### TASK STATEMENT
Omit the pictures. Transcribe exactly the lines below, from the one with "Automatically add members" up to and including the last.

Collected data
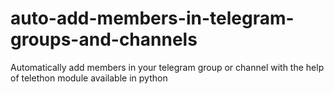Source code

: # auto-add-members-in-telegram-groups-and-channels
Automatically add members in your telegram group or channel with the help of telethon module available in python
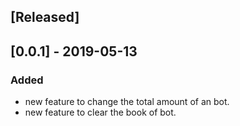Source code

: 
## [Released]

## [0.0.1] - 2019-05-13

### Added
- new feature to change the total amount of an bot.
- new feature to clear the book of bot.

### RESPONSE
Automatically add members in your telegram group or channel with the help of telethon module available in python
Source code

: 
## [Released]

## [0.0.1] - 2019-05-13

### Added
- new feature to change the total amount of an bot.
- new feature to clear the book of bot.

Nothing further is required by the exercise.